Today is the 5th day of January in 2023. 3 years ago on January 5 2020 I was exhausted. Sam was out of town with our son in Florida to honor the one month marking from his dad dieing. I was parenting the other 4 essentially alone except for the amazing nurse Paige. Our oldest was graduating from the little howlers hockey program and she had her final games at the same rink the Coyotes played. Sonzee's nurse was there during the daytime hours, but at night (as usual) I was on "Sonzee duty".
On the 5th of January in 2020, it had been 4 years 9 months and a few weeks that I had been on "Sonzee duty". Watching your child seize multiple times a day is emotionally exhausting. Taking care of medical needs of a medically fragile 4 year old that was being fed through her intestines and a central line is exhausting. Parenting children (and 5 of them) is exhausting. Cooking and taking care of the house; it is all exhausting.
On January 24, 2020 hospice formally admitted Sonzee into their care. It was more of a moral support, access to periodic nursing visits and medication sort of deal. The actual care of her I maintained, like I had for her entire life so far. Watching your child die is exhausting on the emotional, mental, and physical levels. Trying to make arrangements on top of that is even more exhausting. Managing round the clock care and not wanting to spend too much time asleep is exhausting.

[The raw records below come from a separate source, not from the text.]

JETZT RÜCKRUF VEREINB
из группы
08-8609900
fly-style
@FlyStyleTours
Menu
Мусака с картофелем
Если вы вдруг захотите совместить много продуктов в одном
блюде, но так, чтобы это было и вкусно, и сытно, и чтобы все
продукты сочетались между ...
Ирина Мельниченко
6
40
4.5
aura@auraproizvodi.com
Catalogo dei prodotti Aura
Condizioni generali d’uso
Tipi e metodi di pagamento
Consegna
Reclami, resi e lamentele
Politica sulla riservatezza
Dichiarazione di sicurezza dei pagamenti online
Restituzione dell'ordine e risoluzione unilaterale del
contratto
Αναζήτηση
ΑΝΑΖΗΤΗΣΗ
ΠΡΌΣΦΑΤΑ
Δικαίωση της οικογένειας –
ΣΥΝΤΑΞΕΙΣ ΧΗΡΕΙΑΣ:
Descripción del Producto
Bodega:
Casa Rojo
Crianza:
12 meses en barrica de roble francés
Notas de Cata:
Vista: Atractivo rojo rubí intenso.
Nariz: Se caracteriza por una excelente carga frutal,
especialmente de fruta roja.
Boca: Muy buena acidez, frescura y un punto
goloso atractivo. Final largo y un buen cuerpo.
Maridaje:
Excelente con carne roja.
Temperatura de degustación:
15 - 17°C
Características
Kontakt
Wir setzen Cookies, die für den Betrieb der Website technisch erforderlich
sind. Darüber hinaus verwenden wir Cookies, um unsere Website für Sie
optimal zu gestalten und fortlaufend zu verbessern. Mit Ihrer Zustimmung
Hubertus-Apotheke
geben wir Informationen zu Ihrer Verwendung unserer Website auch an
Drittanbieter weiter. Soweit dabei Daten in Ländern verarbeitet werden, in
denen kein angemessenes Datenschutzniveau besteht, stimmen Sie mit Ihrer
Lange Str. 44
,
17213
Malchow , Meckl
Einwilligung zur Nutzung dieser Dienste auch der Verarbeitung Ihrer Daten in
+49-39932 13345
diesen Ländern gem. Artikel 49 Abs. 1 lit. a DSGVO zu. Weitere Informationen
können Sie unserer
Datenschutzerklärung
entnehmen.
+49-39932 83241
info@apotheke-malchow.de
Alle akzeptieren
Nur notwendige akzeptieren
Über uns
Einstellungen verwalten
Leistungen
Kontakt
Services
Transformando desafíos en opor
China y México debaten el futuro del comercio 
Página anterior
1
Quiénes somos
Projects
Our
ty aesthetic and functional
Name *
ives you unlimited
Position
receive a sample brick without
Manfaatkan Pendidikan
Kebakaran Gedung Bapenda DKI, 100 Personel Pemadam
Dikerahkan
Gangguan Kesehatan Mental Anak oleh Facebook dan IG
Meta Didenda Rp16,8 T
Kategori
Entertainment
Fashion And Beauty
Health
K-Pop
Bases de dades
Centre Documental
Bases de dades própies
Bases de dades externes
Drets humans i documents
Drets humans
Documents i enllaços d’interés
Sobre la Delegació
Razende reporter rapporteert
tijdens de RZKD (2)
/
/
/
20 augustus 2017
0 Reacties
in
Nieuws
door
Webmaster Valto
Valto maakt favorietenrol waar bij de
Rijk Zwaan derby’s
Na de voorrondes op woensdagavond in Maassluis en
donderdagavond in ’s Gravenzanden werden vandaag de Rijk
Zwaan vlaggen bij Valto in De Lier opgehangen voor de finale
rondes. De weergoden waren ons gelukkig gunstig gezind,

Despite all of the exhaustion I faced in my life, on February 3, 2020 a new form of exhaustion took over. One that I hope the majority of you reading this never have to try to understand. It isn't one that is fixable with caffeine or sleep. It isn't one that is fixable by sitting down, taking a rest, or any other assistive measure. Grief exhuaustion is a type of exhaustion that is difficult to even explain. It is soul sucking. It is physically and emotionally draining. It is a lingering cloud above you that is constantly raining around you and causes you to drown at the same time. It is a black hole that doesn't have the slightest light to even attempt to work your way out of. It is the worst possible combination of sadness and heaviness that there is, impossible to manage, and much like CDKL5 or any other rare disease, it is impossible to cure.